> _Work instruction_: Verbatim transcription with images omitted: return the entries below in full.

Stored items:
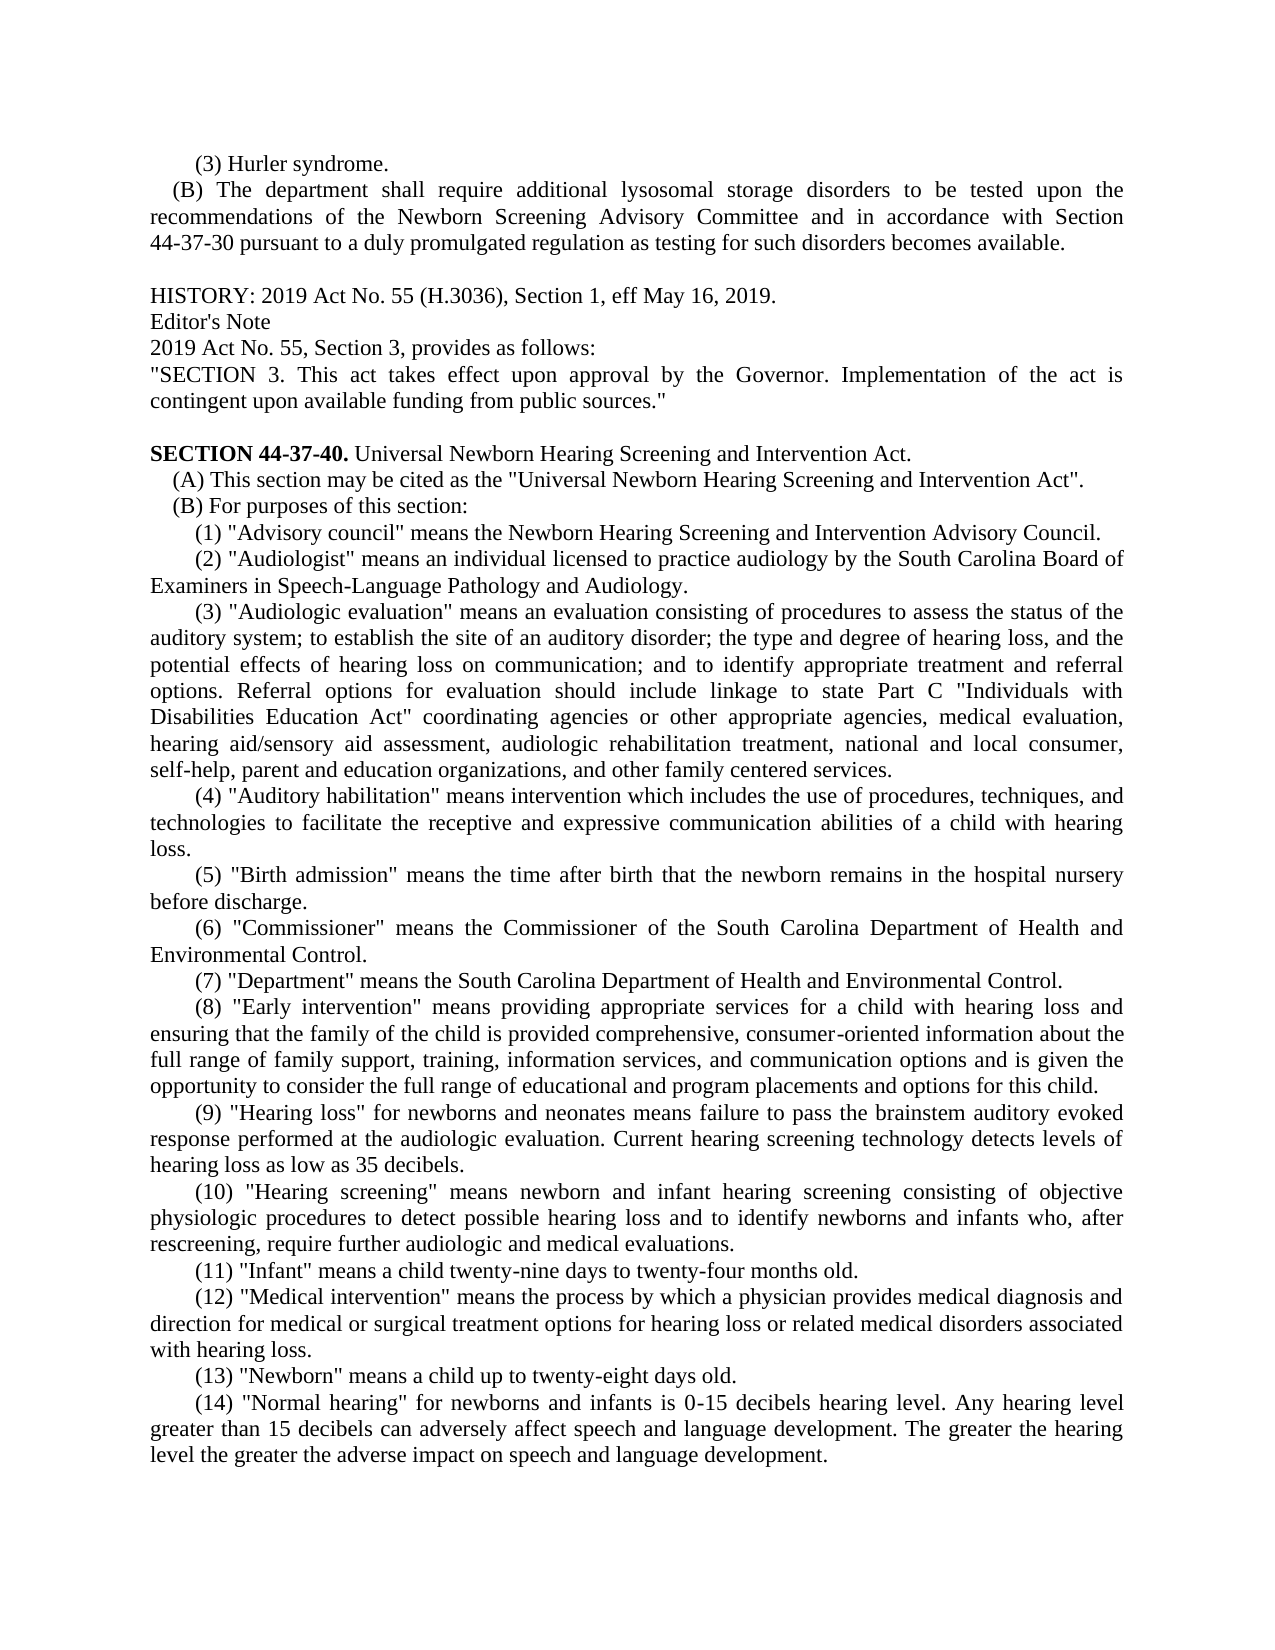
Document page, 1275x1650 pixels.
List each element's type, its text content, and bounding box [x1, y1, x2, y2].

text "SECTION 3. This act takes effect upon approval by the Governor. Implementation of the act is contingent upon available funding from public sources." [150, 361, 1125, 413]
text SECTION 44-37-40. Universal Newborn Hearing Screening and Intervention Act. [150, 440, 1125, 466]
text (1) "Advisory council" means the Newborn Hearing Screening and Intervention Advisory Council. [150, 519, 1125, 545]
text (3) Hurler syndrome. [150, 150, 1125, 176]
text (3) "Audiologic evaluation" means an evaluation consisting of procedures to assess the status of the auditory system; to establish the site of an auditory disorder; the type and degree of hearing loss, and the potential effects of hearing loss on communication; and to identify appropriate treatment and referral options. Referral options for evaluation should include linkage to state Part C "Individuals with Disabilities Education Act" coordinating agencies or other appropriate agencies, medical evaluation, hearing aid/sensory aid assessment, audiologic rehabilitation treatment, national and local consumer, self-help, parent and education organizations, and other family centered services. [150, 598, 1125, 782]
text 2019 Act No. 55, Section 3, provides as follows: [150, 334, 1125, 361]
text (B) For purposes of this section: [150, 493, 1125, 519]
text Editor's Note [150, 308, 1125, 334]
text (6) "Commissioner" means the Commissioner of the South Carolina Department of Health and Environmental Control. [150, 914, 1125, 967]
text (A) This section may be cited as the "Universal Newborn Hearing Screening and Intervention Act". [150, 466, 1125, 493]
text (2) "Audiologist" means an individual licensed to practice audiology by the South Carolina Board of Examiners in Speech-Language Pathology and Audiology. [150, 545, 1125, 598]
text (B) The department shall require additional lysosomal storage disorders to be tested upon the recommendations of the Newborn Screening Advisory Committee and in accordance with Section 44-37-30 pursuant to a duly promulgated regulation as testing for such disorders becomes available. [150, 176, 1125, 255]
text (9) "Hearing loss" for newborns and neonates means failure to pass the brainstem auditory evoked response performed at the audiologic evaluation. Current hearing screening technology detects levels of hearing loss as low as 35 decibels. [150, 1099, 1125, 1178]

> _Worked solution_:
Document page, 1275x1650 pixels.
List each element's type, its text content, and bounding box [x1, y1, x2, y2].

text "SECTION 3. This act takes effect upon approval by the Governor. Implementation of the act is contingent upon available funding from public sources." [150, 361, 1125, 413]
text SECTION 44-37-40. Universal Newborn Hearing Screening and Intervention Act. [150, 440, 1125, 466]
text (1) "Advisory council" means the Newborn Hearing Screening and Intervention Advisory Council. [150, 519, 1125, 545]
text (3) Hurler syndrome. [150, 150, 1125, 176]
text (3) "Audiologic evaluation" means an evaluation consisting of procedures to assess the status of the auditory system; to establish the site of an auditory disorder; the type and degree of hearing loss, and the potential effects of hearing loss on communication; and to identify appropriate treatment and referral options. Referral options for evaluation should include linkage to state Part C "Individuals with Disabilities Education Act" coordinating agencies or other appropriate agencies, medical evaluation, hearing aid/sensory aid assessment, audiologic rehabilitation treatment, national and local consumer, self-help, parent and education organizations, and other family centered services. [150, 598, 1125, 782]
text 2019 Act No. 55, Section 3, provides as follows: [150, 334, 1125, 361]
text (B) For purposes of this section: [150, 493, 1125, 519]
text Editor's Note [150, 308, 1125, 334]
text (6) "Commissioner" means the Commissioner of the South Carolina Department of Health and Environmental Control. [150, 914, 1125, 967]
text (A) This section may be cited as the "Universal Newborn Hearing Screening and Intervention Act". [150, 466, 1125, 493]
text (2) "Audiologist" means an individual licensed to practice audiology by the South Carolina Board of Examiners in Speech-Language Pathology and Audiology. [150, 545, 1125, 598]
text (B) The department shall require additional lysosomal storage disorders to be tested upon the recommendations of the Newborn Screening Advisory Committee and in accordance with Section 44-37-30 pursuant to a duly promulgated regulation as testing for such disorders becomes available. [150, 176, 1125, 255]
text (9) "Hearing loss" for newborns and neonates means failure to pass the brainstem auditory evoked response performed at the audiologic evaluation. Current hearing screening technology detects levels of hearing loss as low as 35 decibels. [150, 1099, 1125, 1178]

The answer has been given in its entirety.